Pour le dernier débat avant la primaire nous aurions pu nous attendre à quelques belles passes d’armes, mais ce fut plutôt à fleuret moucheté que le débat se tint. La stratégie des trois candidats les mieux placés, Alain Juppé, Nicolas Sarkozy, et François Fillon, était plutôt de conforter leurs acquis que de prendre le risque d’éventuellement se disqualifier par une attitude trop conflictuelle, séquelles du combat Copé/Fillon pour la présidence de l’UMP.
Alain Juppé a choisi d’être le candidat de la transparence. Il est le seul à avoir présenté ses comptes de la campagne des primaires ces dernières semaines. Mais cette transparence fut aussi son handicap durant les débats, bien qu’il ait déclaré que « L’Europe est menacée de dislocation », fidèle en cela à la tendance anxiogène des LR, qui décrivent régulièrement une France déclassée, dépassée, et qu’il inscrive dorénavant l’Europe aussi dans ce registre.
Jean-François Copé , lui, rappela à Nicolas Sarkozy la suppression des effectifs des forces armées, qu’il évalue à 42 000 militaires. De même, en s’adressant à François Fillon, il souhaita savoir pourquoi celui-ci n’avait-il pas, lorsqu’il était premier ministre. appliqué les mesures qu’il préconise aujourd’hui. François Fillon réserva sa réponse pour sa conclusion lorsqu’il claironna qu’il avait » toujours dit la vérité ».
Nicolas Sarkozy a choisi une tactique plus présidentielle. Il critiqua François Hollande, en arguant que les décisions contre le nucléaire avaient entrainé la réouverture de centrales thermiques au charbon, responsables de ce fait de la pollution jusqu’au bassin parisien. Bien que cet exemple soit partiellement inexact, puisque l’ arrêt des réacteurs était lié à l’entretien de ceux-ci, on peut se demander s’il ne s’agissait pas de séduire l’électorat écologique des Républicains.
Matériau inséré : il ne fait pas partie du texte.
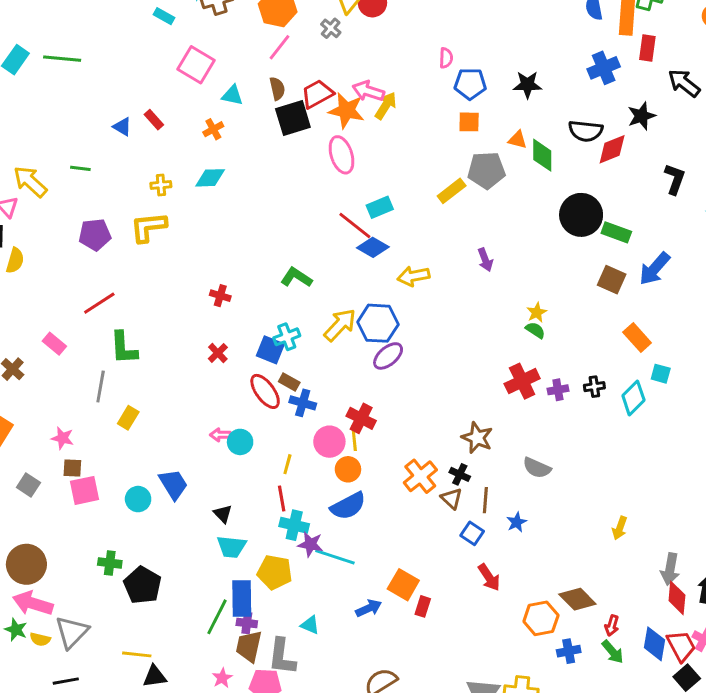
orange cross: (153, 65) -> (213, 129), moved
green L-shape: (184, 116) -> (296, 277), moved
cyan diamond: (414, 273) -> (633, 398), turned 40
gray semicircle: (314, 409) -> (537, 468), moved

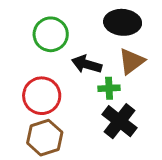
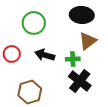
black arrow: (87, 64) -> (45, 55), moved
red circle: (42, 96) -> (12, 54), moved, size x0.7

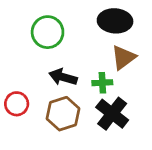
red circle: (12, 54) -> (17, 104), moved
brown hexagon: (30, 92) -> (63, 114), moved

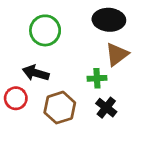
black arrow: (63, 77) -> (36, 73), moved
black cross: (112, 114) -> (106, 108), size x0.7

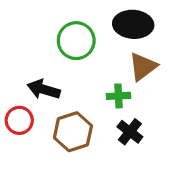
green circle: (45, 30) -> (76, 41), moved

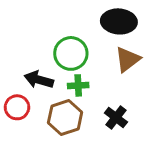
green circle: (76, 41) -> (71, 53), moved
green cross: (119, 96) -> (78, 85), moved

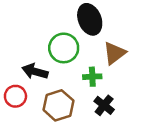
black ellipse: (119, 21) -> (90, 19), moved, turned 64
green cross: (78, 85) -> (92, 77), moved

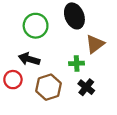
green circle: (64, 48) -> (36, 26), moved

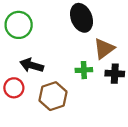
green circle: (36, 26) -> (19, 25), moved
black cross: (86, 87) -> (115, 74), moved, turned -35

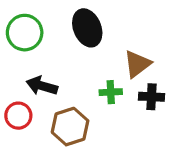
black ellipse: (82, 18) -> (87, 28), moved

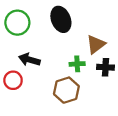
brown hexagon: (70, 127) -> (66, 90), moved

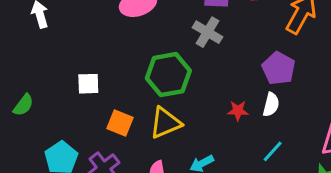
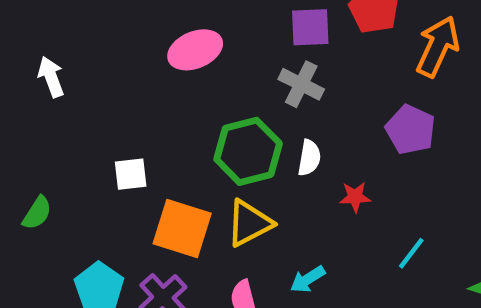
white semicircle: (271, 105) -> (309, 158), moved
orange square: (120, 123) -> (182, 228), size x1.5

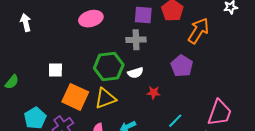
gray cross: (301, 84) -> (136, 40), turned -36
white semicircle: (309, 158) -> (135, 73), turned 56

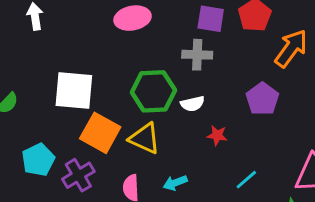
white square: (55, 70) -> (74, 90), size x1.8
yellow triangle: (105, 98) -> (145, 138), turned 40

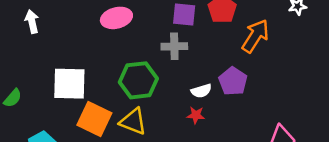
white semicircle: (193, 104) -> (201, 91), moved

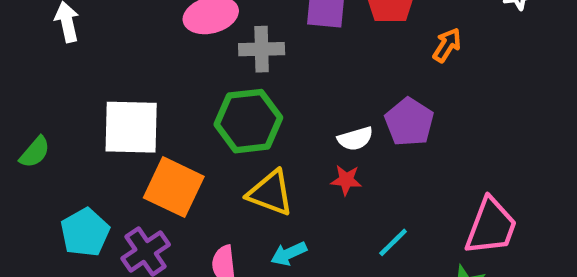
orange arrow: (255, 36) -> (447, 45), size x0.6
gray cross: (174, 46) -> (262, 49), moved
yellow triangle: (133, 121) -> (270, 193), moved

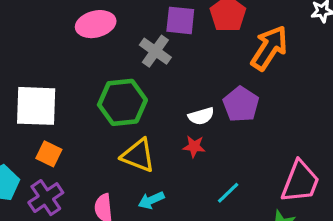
orange arrow: (447, 45) -> (269, 48), size x1.8
gray cross: (262, 49) -> (155, 51), moved, turned 36
orange square: (174, 187) -> (49, 154), moved, size x0.6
En outre, Nicolas Sarkozy ne fut pas avare de propositions avec la « création d’un FMI européen « , ou celles d’annonces de projets pour les régions confirmant « les spécificités de la Corse », ainsi que celles des territoires d’outre-mer. Nicolas Sarkozy fut même lumineux lorsqu’il fit part de son constat et d’ une « incandescence des problèmes migratoires » (dixit) pour les français, liée, toujours selon lui, principalement au problème du regroupement familial, une mesure qui ne concerne pourtant que 12 000 familles par an.
François Fillon a positionné ses propositions sur le plan du management, avec l’ augmentation du temps de travail à 39 heures pour les fonctionnaires, ce qui, sur un total cinq millions de fonctionnaires, lui permet d’affirmer qu’un objectif de suppression de 500 000 fonctionnaires est cohérent. Une mesure qu’Alain Juppé ne croit pas envisageable, compte-tenu des différents statuts au sein des administrations, dont celui des enseignants. Nicolas Sarkozy ne manqua pas de faire aussi remarquer à François Fillon que, bien qu’il eût augmenté la TVA d’un point, et ce tout en restant dans la moyenne européenne, il n’en demeurait pas moins que deux points d’augmentation de la TVA lui paraissaient excessifs.
Parmi les autres candidats, Jean-Frédéric Poisson tenta de surnager avec quelques propositions sans grand relief, Bruno Le Maire acheva de se disqualifier, et Nathalie Kosciusko-Morizet adopta le ton du persifflage avec « nous n’ avons pas besoin d’un Président sondeur » et conclut ses interventions sur son souhait d’incarner » La nouvelle France ».
Ce qui pose interrogation c’est le prisme extrêmement réducteur des vues des candidats lors de ce dernier débat à trois jours du premier scrutin. Comment imaginer en effet que la France puisse, grâce aux mesures présentées, faire fi de l’environnement économique mondial? De même aucune capacité de se projeter au sein des institutions européennes, aucun axe de propositions de nature à modifier certains problèmes structurels n’apparaissent. A aucun moment ne fut exprimée une volonté de négocier face aux anglais au profit de l’Europe. Jamais ne fut évoquée, ni réellement ni concrètement la question de la défense. Quant aux mots digital, numérique, internet, ils n’ont pas été prononcés.
Pour France 2, en tout cas, qui réalisa depuis la rentrée son meilleur score avec quelques 5,1 millions de téléspectateurs à avoir suivi l’émission, soit 23,1% de parts d’audience, ce fut une soirée faste.